**Text block**
◆ ◆ ◆ ◆

To: Grainne who wrote (94405)1/23/2005 1:28:40 AM
From: epicure  Read Replies (1) | Respond to of 108807
 
I bet some people who have abortions would be insulted by someone else taking the remains and ritualizing the deaths, especially when the ritualizing is meant to denigrate the decision the women made.

It's like those stickers in the science books, really. Me, I see nothing wrong with the stickers (just as there is nothing inherently wrong with burying things, people or tissue)- but the judge is right about the intent- the intent is to denigrate the theory of evolution, and the intent in taking other women's aborted fetuses is (partly) to denigrate the decisions of the women, and show society just how bad it is, because we have this human tissue, and isn't abortion terrible?

Now I happen to think abortion is terrible in cases where fetuses are healthy. But I can still understand why someone else might want to have an abortion, because they aren't like me. And I can further understand why someone might want to have control over the tissue removed from their body, even if they don't think of it as a child, or even (and perhaps especially) if they do.

Death rituals are supposed to be for the family, and if the family don't want one it seems to me very presumptuous, intrusively so, to take tissue, or bodies, and have ceremonies for unrelated dead. I would be very annoyed if someone took one of my relatives and had a church servive for them, since none of us are religious. It would be cruel to the dead person, if any consciousness survives after death, because none of us want that, and it would be very cruel to the living- because we know we are here, not much doubt about that, and we know what we want.

If people must help others, they really ought to help people who are living and who consent. When every living person who wants help has been satisfied, THEN they can start ministering to the dead who can neither assent nor refuse, and whose families could have had a ceremony had they desired one.

◆ ◆ ◆ ◆

**Extracted material**
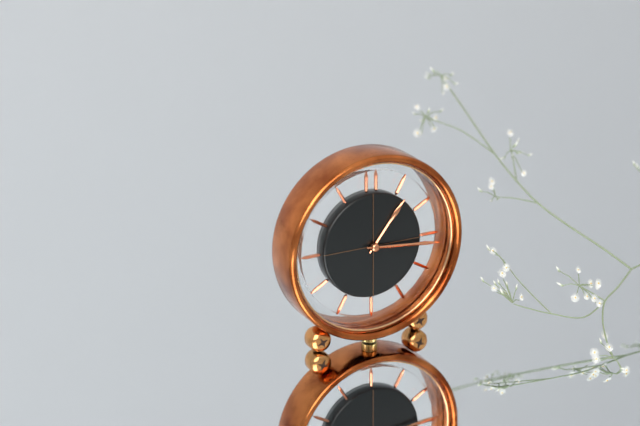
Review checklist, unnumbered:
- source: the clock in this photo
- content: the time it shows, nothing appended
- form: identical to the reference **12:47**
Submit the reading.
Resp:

◆ ◆ ◆ ◆

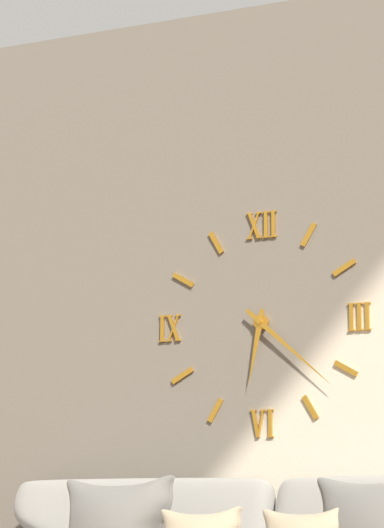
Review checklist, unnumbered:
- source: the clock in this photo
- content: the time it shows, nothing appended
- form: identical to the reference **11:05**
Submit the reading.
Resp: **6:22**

◆ ◆ ◆ ◆

**Instructions**
**A)** According to the post, who are death rituals supposed to be for?
**B)** Rewrite the part of the post that begins at the words "If people must" and stops after "they desired one.", changing "ceremony" to "service".
The listing plays no part in this exercise.

**Task-by-task solutions**
**A)** The family.

**B)**
If people must help others, they really ought to help people who are living and who consent. When every living person who wants help has been satisfied, THEN they can start ministering to the dead who can neither assent nor refuse, and whose families could have had a service had they desired one.